**Assignment:** The answer must consist of every line from the data that holds "middle".

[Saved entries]
==============================

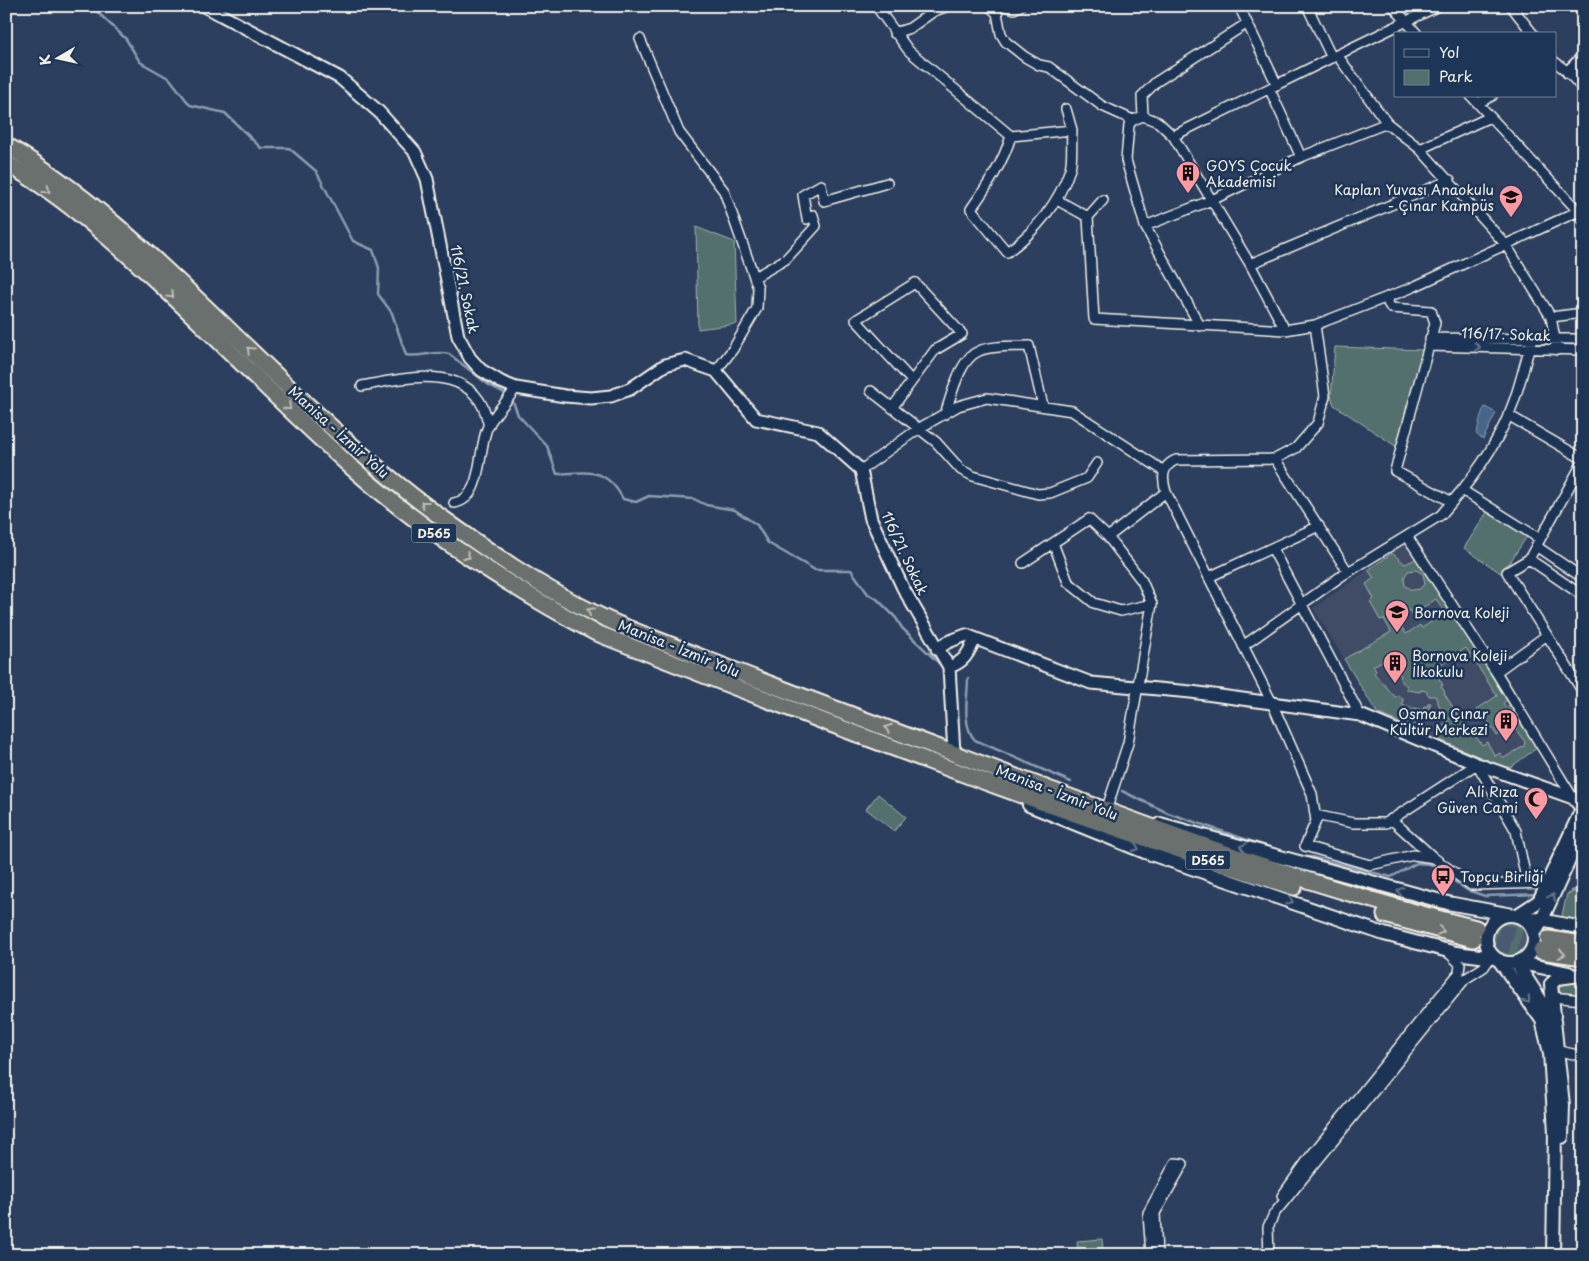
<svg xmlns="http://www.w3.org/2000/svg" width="1589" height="1261" font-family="'Playpen Sans',sans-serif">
<rect width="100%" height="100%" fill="#2d3f5e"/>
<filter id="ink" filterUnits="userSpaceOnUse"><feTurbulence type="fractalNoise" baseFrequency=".02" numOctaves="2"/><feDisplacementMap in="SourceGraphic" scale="10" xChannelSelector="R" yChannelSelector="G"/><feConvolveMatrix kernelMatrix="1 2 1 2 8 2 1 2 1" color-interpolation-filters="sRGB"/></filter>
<g filter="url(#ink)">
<path fill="#404b66" d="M1408,542l129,206 -29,21 -131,-56 -64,-105z"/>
<path fill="#53706e" stroke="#a4b0ab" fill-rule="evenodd" d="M696,227l38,15 3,82 -39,5z
M1335,347l88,3 -23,99 -66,-44 -3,-9z
M1489,509l39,26 -26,39 -38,-26z
M1392,553l13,11 13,-6 89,142 -4,3 3,4 4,-2 27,43 -29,21 -70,-30 6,-15 6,-4 -4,-6 -2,2 -9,-20h-6l-3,-5 -5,-1 -1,2 -13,-2v-4l-8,-7 2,-2 -2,-4 -2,1 -9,-13 -4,-1 -11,6 3,5 -2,2 21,24 3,-2 5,4 -1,6 21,5 1,-4 3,1 1,-4h3l-12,28 -42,-18 -33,-54 47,-27 -7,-13 -4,1 -10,-18 4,-3 -8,-15 8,-6 -6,-8zM1416,570l7,4 2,9 -5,6 -8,1 -7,-4 -1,-8 4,-7zM1436,599l9,14 -23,15 -2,-3 -14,9 -10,-16 13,-8 5,9 6,-4 -2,-4zM1466,648l31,48 -20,13 3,5 3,-1 14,23 16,-10 12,16 -1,4 -20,12 -4,-5 -5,3 -8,-14 -5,3 -13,-18 -3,1 -22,-35 1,-1 -4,-6 2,-1 -10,-16z
M878,794l28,23 -12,14 -28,-22z
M1583,889v35l-16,-3 -5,-6 5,-21z
M1491 941a19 19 0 1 1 38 0a19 19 0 1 1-38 0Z
M1561,982l22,2v12l-23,-2 -1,-6z
M1102,1239l1,13 -25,2 -1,-13z"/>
<path fill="#45658a" stroke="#8b9db0" d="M1485,407l11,6 -13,26 -7,-5c4,-9 3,-19 9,-27z"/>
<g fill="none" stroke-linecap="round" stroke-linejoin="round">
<path stroke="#8b9db0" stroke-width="2.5" d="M91,6l35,33 14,23 30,17 20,26 35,8 36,35h28l27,23 37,70 20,9 6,18 -1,26 14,19 14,42c14,3 29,-5 43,-1l40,31 19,10
M512,399l6,16 29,31 10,28c32,-2 49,-7 66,25l13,3 13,-6 45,3 12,6 29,5 22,15 11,18 47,27h36l17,24 9,5 19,19 6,10 40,38
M968,678c0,18 -7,47 7,62l96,42
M1122,791l46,22 109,37
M1304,857h8l79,20 26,-14 13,1 37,26 18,6 53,-2
M1571,891l12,-4"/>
<path stroke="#4b5a73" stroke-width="15" stroke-dasharray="15 8" stroke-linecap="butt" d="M1476,928l72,11
M1473,939l68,12"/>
<defs>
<path id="minor" d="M876,6l33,45 102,85
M989,6l8,7 4,21 5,8 19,15 14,8 10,2 53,39 31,14
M1006,6l8,3 6,-3
M1239,6l38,79
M1307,6l25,52
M1393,6l24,28
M1511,6l22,28
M894,33l16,-5 24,-17 14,-5
M640,39l39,93 45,59 34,97 -1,20 -24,41 -17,22
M1337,55l101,-49
M1555,62l13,10 15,17
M1270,90l31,67
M1471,96l107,115 5,9
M1478,103l14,-7
M1066,109l6,21
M1143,116l-1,-20 14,-14 90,-58
M1072,130c-1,12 1,28 -2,39 -11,34 -35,63 -63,83l-36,-43c17,-24 32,-46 40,-73z
M1173,136l164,-81 50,68 33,26 86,96 45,72 6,33
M1420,149l70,-32
M1057,200l31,17
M1103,200l-15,17 6,102 191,11 30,-5 96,-37 172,-79
M1145,226l67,-26 89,-43 86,-34
M1250,264l200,-84
M755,277l31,-18 30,-33 -3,-11 -6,4 -4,-24 18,-10 3,16 63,-18
M1389,296l-1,7 3,5 40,3 4,12 -40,148 57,31c25,-29 49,-64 62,-101 7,-20 12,-42 18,-62
M1551,317l32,-4
M1315,325l10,71 -7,27 -22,25 -21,11 -99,1c-15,6 -14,19 -10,32l106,211 40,91 4,27 -11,25 65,19 44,-10 20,3 37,27 76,-2
M1200,326l-55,-100 -19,-66 3,-35 4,-5 10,-4 15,6 15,14 77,128 35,66
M1430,338l153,1
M1428,346l155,4
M362,386c37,-7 100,-23 121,21 3,6 4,13 6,19
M871,391l65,51 25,28 12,6 65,18 12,-1 37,-15 10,-15
M892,408l43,-58 27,-16 -47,-51 -59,37 55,60
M945,414c7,-19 14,-55 34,-63 14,-6 35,-4 50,-5l14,60
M1508,415l75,44
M1275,459l73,113
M1583,462l-54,97 -22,13 76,120
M861,470l57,-41 40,-23 29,-8 85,13 92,60
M1462,490l78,49
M454,503c30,-5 23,-53 34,-77 7,-13 20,-26 28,-38
M1407,536l89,136 77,126
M1053,543l15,39 26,21 27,8 31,-7
M1536,546l47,32
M1272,548l88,167
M1529,559l54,37
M1023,563l66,-44 19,18
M1209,577l110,-51
M1243,646l97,-69 101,-62 11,-13
M1496,672l51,-37
M1106,811l22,-68 24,-139 -10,-23 -34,-44 58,-45
M1315,815l38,8h33l91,-59 39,67 11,52
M1391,819l42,38
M1551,997l32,3
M1559,1051l24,5
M1282,1196l27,-38 150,-185 1,-9 -13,-13
M1151,1255l-3,-42 27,-50 8,1 -28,49 2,42
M1269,1255l-1,-28 6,-13 191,-235 19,-12 6,-9"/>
<path id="tertiary" d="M204,6l136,72 39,34 36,40 12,27 31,157 12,22 11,12 20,12 15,6 49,8 26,2 20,-2 19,-7 35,-24 20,-5 31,11 40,48 62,13 43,38 10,49 32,69 46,79 5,86
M1568,72l15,-15
M937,649l11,-7 18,-7 125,48 100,9 169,23 117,49 96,34 10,12
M949,667c16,-5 19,-14 26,-28"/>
<path id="secondary" d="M1029,805l116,47 239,82 72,19 39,5
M1160,824l288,79 135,25
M1486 939a24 24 0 1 1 48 0a24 24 0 1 1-48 0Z
M1516,916l23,-15 44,-94
M1538,928l45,-98
M1499,960l43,60 8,33 5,79 -2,123
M1516,962l38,59 9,84 -1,32
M1516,962l53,11
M1554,1016l-3,-32 7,-6 22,-3"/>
<path id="trunk" d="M6,145c81,48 148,113 216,178 69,67 138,135 216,192 50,36 102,72 158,99 28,14 58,24 87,36 81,33 164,63 246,94 180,68 360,138 547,184
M6,163c65,38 120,89 174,140 56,54 112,111 170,163 74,66 157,119 244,166 231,91 463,181 700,255
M1385,915l88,24
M1548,939l35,5
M1541,951l42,6"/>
</defs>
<use href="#minor" stroke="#f4f1e8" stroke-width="12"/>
<use href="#tertiary" stroke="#f4f1e8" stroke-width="15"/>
<use href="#secondary" stroke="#f4f1e8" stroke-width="16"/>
<use href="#trunk" stroke="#f4f1e8" stroke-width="19"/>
<use href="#minor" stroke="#1d3557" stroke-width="9"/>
<use href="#tertiary" stroke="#1d3557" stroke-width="11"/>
<use href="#secondary" stroke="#1d3557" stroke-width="12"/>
<use href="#trunk" stroke="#6a706d" stroke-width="15"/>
</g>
<defs><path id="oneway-chevron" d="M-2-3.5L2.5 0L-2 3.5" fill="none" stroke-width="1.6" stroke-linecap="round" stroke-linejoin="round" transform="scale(1.25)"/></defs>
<g stroke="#bdbdb7">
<use href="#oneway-chevron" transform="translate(47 190) rotate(37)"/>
<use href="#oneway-chevron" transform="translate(171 295) rotate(44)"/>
<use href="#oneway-chevron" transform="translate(250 350) rotate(-136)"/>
<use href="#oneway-chevron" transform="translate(288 407) rotate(43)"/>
<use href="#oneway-chevron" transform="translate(424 504) rotate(-142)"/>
<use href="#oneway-chevron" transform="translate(467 556) rotate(35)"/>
<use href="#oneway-chevron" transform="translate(590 611) rotate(-152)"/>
<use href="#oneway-chevron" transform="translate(888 728) rotate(-159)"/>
<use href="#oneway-chevron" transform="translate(1441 931) rotate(14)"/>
<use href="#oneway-chevron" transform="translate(1562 954) rotate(10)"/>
</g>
<g stroke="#68778a">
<use href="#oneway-chevron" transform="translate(1477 347) rotate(2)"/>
<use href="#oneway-chevron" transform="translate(1243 847) rotate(-164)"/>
<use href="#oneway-chevron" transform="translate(1136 848) rotate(23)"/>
<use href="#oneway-chevron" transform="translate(1400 891) rotate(-166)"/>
<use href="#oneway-chevron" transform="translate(1552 897) rotate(-65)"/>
<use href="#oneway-chevron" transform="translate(1290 901) rotate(19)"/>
<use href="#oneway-chevron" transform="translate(1527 1000) rotate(51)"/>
</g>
</g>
<defs>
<symbol id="building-pin" viewBox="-11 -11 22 30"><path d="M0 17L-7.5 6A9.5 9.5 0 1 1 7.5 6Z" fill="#ff9aa2" stroke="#1d3557"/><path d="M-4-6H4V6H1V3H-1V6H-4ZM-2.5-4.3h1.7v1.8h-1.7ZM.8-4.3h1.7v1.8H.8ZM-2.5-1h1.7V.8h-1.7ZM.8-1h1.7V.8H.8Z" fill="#111"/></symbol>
<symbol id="school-pin" viewBox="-11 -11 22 30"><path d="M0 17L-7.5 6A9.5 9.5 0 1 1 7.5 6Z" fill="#ff9aa2" stroke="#1d3557"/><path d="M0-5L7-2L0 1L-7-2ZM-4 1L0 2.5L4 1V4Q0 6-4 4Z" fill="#111"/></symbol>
<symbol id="mosque-pin" viewBox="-11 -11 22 30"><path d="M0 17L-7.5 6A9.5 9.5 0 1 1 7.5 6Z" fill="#ff9aa2" stroke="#1d3557"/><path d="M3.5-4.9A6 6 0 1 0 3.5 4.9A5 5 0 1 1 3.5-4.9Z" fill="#111"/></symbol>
<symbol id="bus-pin" viewBox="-11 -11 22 30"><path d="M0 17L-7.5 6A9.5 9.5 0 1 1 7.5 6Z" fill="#ff9aa2" stroke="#1d3557"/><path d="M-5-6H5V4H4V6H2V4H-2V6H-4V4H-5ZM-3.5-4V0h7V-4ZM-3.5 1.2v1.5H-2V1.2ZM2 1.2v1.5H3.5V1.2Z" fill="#111"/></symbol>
</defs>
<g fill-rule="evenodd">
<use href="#building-pin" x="1174" y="159" width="28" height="38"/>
<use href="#school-pin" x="1497" y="183" width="28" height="38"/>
<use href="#school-pin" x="1383" y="598" width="28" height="38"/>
<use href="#building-pin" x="1381" y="649" width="28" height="38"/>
<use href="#building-pin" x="1492" y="707" width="28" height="38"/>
<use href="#mosque-pin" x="1522" y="785" width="28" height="38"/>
<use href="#bus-pin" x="1429" y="862" width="28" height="38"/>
</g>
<g text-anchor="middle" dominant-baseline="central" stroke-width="5" stroke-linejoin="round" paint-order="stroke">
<g fill="#1d3557" stroke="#b4b9bc" stroke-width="1">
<rect x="411.5" y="523.5" width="45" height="19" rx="4"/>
<rect x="1185.5" y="850.5" width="45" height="19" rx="4"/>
</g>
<g font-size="12" font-weight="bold" fill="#f4f1e8">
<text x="434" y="533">D565</text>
<text x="1208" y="860">D565</text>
</g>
<g font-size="14" fill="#f4f1e8" stroke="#1d3557" text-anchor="start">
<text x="1206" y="165">GOYS Çocuk<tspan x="1206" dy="16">Akademisi</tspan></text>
<text x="1494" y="189" text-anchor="end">Kaplan Yuvası Anaokulu<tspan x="1494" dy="16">- Çınar Kampüs</tspan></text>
<text x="1414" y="612">Bornova Koleji</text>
<text x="1412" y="655">Bornova Koleji<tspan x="1412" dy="16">İlkokulu</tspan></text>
<text x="1488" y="713" text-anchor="end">Osman Çınar<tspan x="1488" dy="16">Kültür Merkezi</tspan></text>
<text x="1518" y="791" text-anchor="end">Ali Rıza<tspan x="1518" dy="16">Güven Cami</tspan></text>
<text x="1460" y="876">Topçu Birliği</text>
</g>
<g font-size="14" fill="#f4f1e8" stroke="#1d3557">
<text transform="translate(465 289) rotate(78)">116/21. Sokak</text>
<text transform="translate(1506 334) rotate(2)">116/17. Sokak</text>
<text transform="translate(339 432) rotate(42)">Manisa - İzmir Yolu</text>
<text transform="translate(905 553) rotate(65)">116/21. Sokak</text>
<text transform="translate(679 648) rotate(22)">Manisa - İzmir Yolu</text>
<text transform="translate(1057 792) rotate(21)">Manisa - İzmir Yolu</text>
</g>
</g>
<rect width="1589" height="1261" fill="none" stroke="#1d3557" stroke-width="25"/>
<rect x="12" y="12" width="1564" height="1236" fill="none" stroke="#f4f1e8" stroke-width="2" filter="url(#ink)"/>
<rect x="1394" y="32" width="162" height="65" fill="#1d3557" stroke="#738091"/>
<rect x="1404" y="49" width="25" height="8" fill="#1d3557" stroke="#738091"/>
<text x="1439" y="58" font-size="15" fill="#f4f1e8">Yol</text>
<rect x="1404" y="70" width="25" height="15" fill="#53706e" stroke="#738091"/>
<text x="1439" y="82" font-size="15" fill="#f4f1e8">Park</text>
<g transform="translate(58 58) rotate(261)" stroke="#1d3557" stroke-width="4" paint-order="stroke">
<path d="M0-4L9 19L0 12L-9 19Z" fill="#f4f1e8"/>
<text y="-8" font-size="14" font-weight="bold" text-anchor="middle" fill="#f4f1e8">K</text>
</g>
</svg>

==============================

**Answer space:**
<g text-anchor="middle" dominant-baseline="central" stroke-width="5" stroke-linejoin="round" paint-order="stroke">
<text y="-8" font-size="14" font-weight="bold" text-anchor="middle" fill="#f4f1e8">K</text>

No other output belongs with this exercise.